October 15, 2019
Civil Rights in Cooperative Extension Programming: Principles and Practices
Submitted by Jennifer R Wilson
The National Institute of Food and Agriculture [NIFA] conducts regular, systematic civil rights compliance inspections as required by USDA and the Department of Justice civil rights regulations. These reviews are necessary to assure that Extension is working in compliance with equal opportunity policies in the implementation of Extension programs, that every customer is treated with fairness, equality and respect, and that we are inclusive and have adequate diversity. The comprehensive reviews conducted by a USDA Civil Rights Specialist focus on administration, program development, program delivery, employment practices and the application of civil rights laws.
K-State Research and Extension had its most recent federal civil rights compliance review in 2008. There is the expectation that a future KSRE federal civil rights compliance review could be called for soon.

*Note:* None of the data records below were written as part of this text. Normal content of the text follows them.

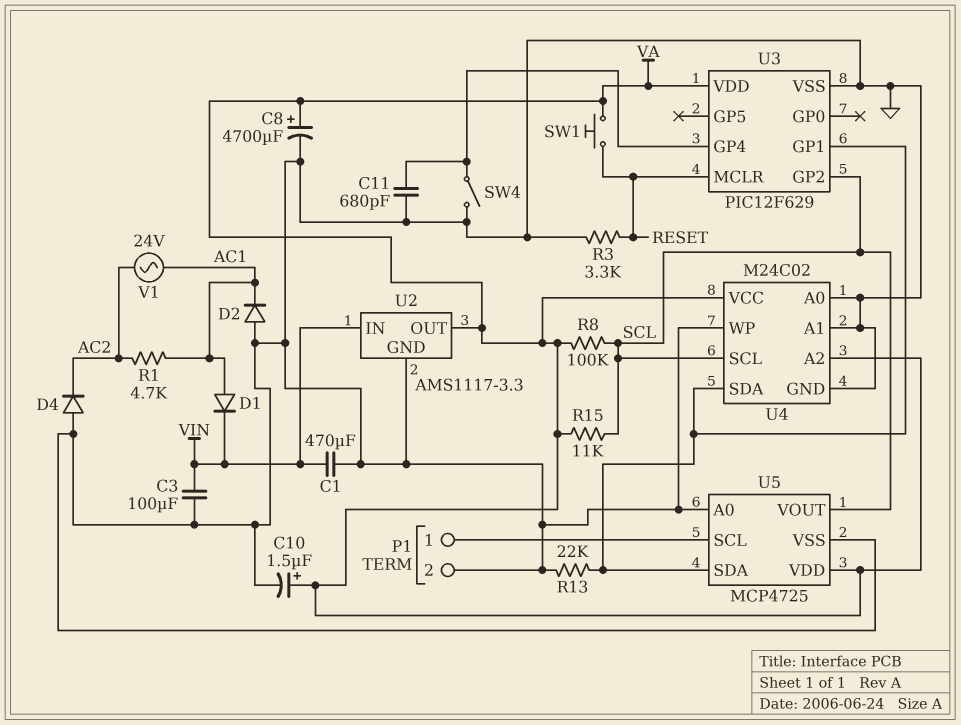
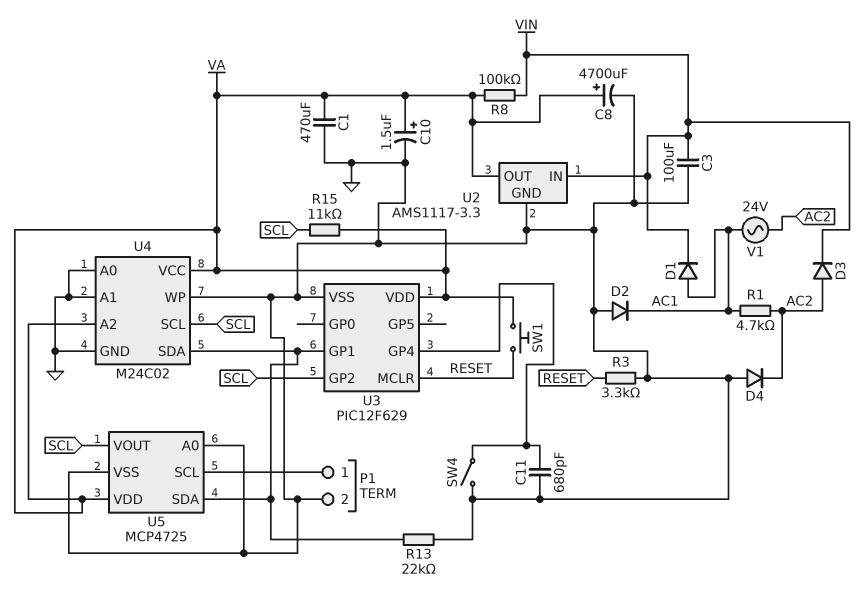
C1: 470uF (GND, VIN) -> 470uF (GND, VA)
D3: none -> diode (A AC2, K VIN)
R8: 100k (SCL, VA) -> 100k (VA, VIN)

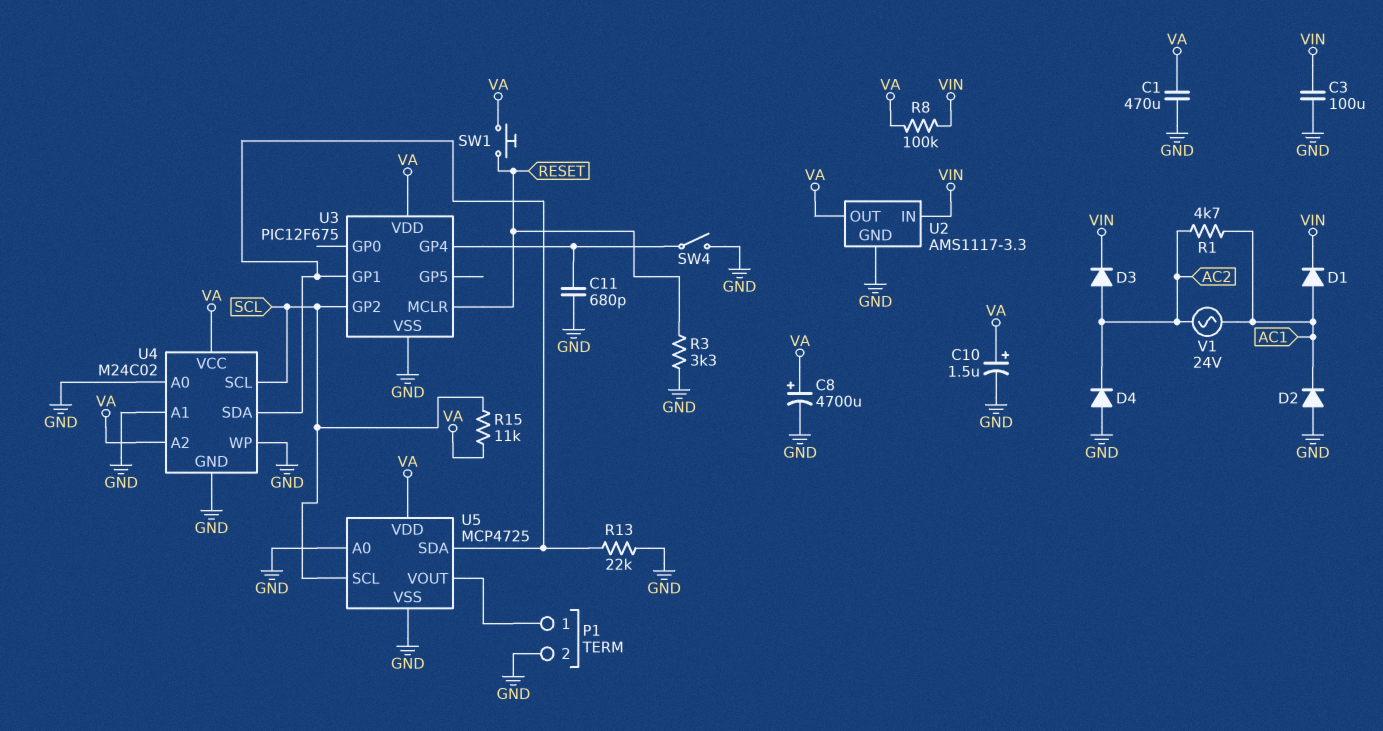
U3: PIC12F629 -> PIC12F675
U5 pin SCL: P1/1 -> SCL
U5 pin VOUT: SCL -> P1/1

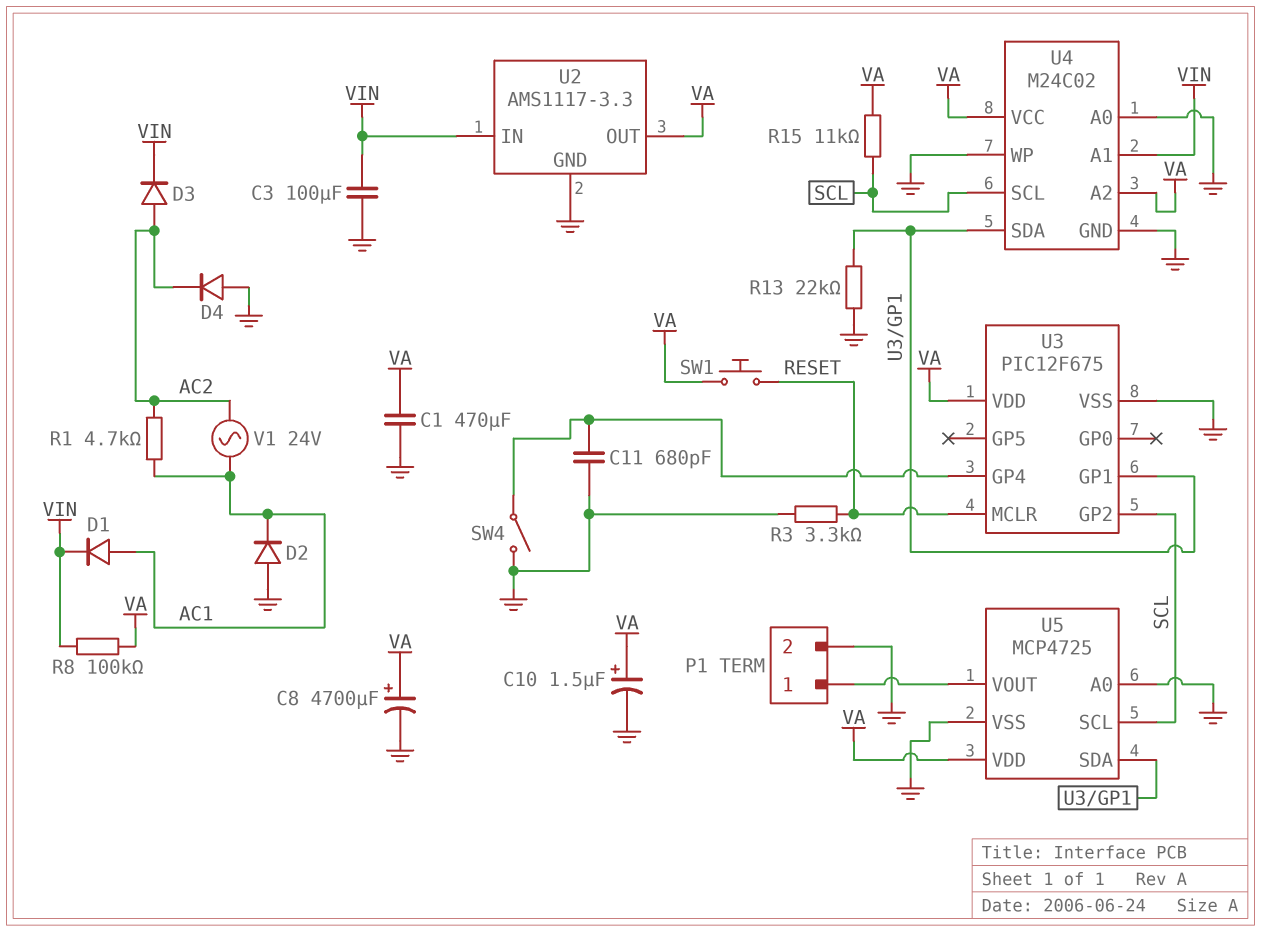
U4 pin A1: GND -> VIN

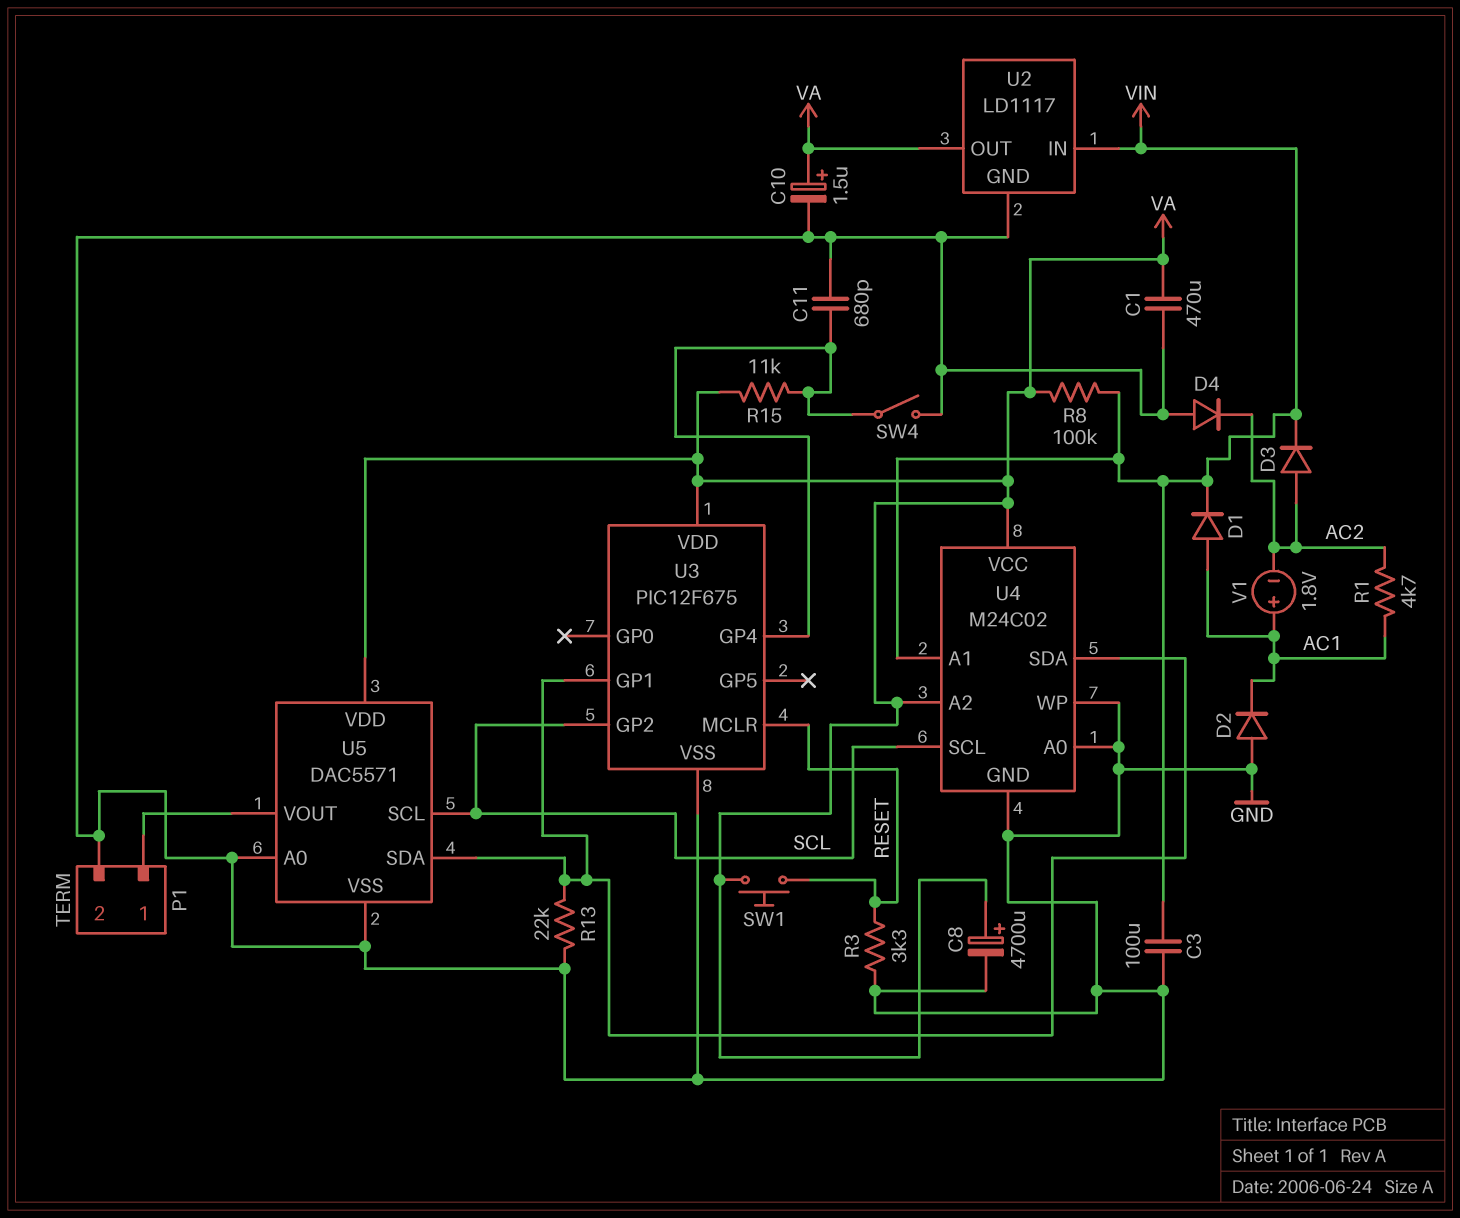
R15: 11k (SCL, VA) -> 11k (U3/GP4, VA)
U2: AMS1117-3.3 -> LD1117
U5: MCP4725 -> DAC5571
V1: AC 24V (AC1, AC2) -> 1.8V (plus AC1, minus AC2)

Our KSRE Civil Rights Performance Plan requires that all local units have a state civil rights review as an ongoing check of civil rights compliance.
In Cooperative Extension, compliance with civil rights laws in the area of educational programs includes the following activities:
1. Making all reasonable effort to reach out to underrepresented and underserved groups.
2. Achieving parity (the point at which program participation by underrepresented and underserved group members --ethnic minorities and women/men--reflects their proportionate representation in the population of potential recipients).
3. Targeting specific communities, based on program goals.
4. Networking with organizations and agencies that help us reach people of underrepresented and underserved groups.
5. Seeking stakeholder input from advisory groups, collaborators, and partners.
6. Documenting the work we have done by:
• Developing action plans for reaching targeted audiences through understanding the demographic and socio-economic data for audiences to be served.
• Keeping records about visits with special contacts.
• Maintaining a file of representative public communications demonstrating all reasonable efforts in reaching the underrepresented and underserved.
• Recording racial/ethnic information on mailing lists.
• Including nondiscrimination and ADA accommodations statements on all Cooperative Extension publications and news releases.
• Completing nondiscrimination assurance statement forms periodically with Extension partners and collaborators.
• Staying informed of the public complaint process and how to document all complaints, as well as understanding the And Justice for All poster.
• Completing Quarterly Effort Reports and annually comparing demographics of potential audiences with those reached with Extension programs.
• Completing required civil rights training.
• Keeping an up-to-date local unit civil rights file.